Here's how we use this to get (1.4.2); hopefully this will help you understand the idea: we take the time derivative of $\nabla Rm$ to get $$\partial_t \nabla Rm = \partial_t (\partial Rm + \Gamma * Rm) = \partial \partial_t Rm + \Gamma * \partial_t Rm + \partial_t \Gamma * Rm.$$
(Note the complete lack of care about how the indices go together here - we really don't care.) Now recognise $\partial + \Gamma$ as a covariant derivative (OK, strictly this part should be done more precisely, but it works out) to get $$\partial_t \nabla Rm = \nabla(\partial_t Rm) + \partial_t \Gamma * Rm.$$
Since we know $\partial_t Rm = \Delta Rm + Rm * Rm$ and $\partial_t \Gamma =^* \nabla Rm$, we get
$$\partial_t \nabla Rm = \nabla \Delta Rm + \nabla (Rm * Rm) + \nabla Rm * Rm.$$
The product rule tells us that $\nabla (Rm * Rm) = \nabla Rm * Rm$, and commuting derivatives with the curvature tensor tells us $\nabla \Delta Rm = \Delta \nabla Rm + \nabla Rm * Rm$, and thus we can conclude (rolling all the $\nabla Rm * Rm$ terms into one - if we were keeping track of constants we'd add them)

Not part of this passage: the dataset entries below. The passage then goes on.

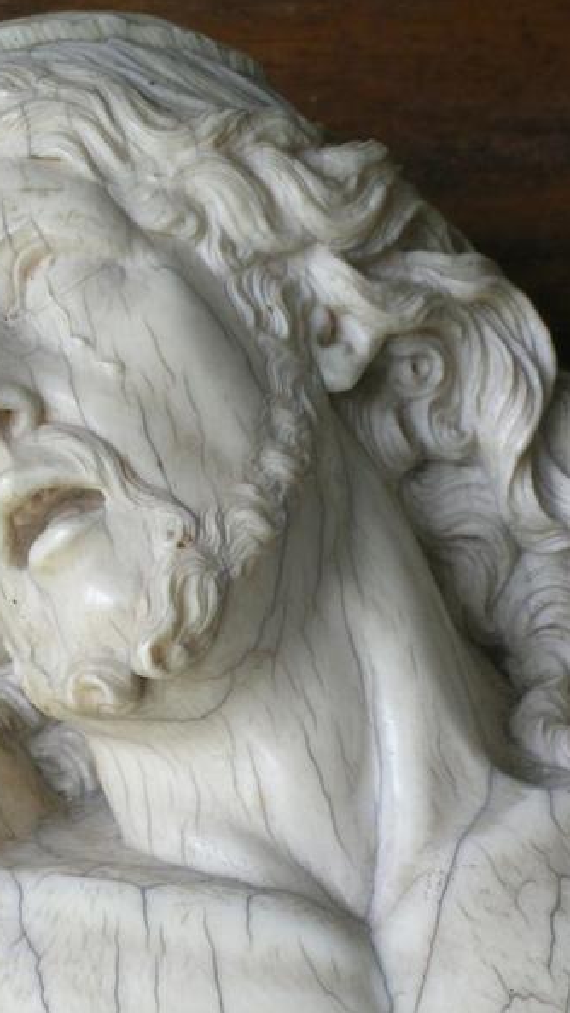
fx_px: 3548
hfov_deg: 9.2
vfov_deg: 16.3
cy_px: 505
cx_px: 276
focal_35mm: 132
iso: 65
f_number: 7.7
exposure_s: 1/4
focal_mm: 18.8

$$ \partial_t \nabla Rm = \Delta\nabla Rm+ \nabla Rm * Rm.$$
Personally I think it's a little sloppy to write the equation $\partial_t \Gamma\ ``=" \nabla Rm$ as these authors have. It's clear in context what they mean, but I think it's better to always use the $*$ notation or similar, especially since it's important that the $\Delta \nabla Rm$ term is actually exact. I can understand the choice, though - you either have to invent a new notation for the unary case or write something silly like $\nabla Rm * 1$.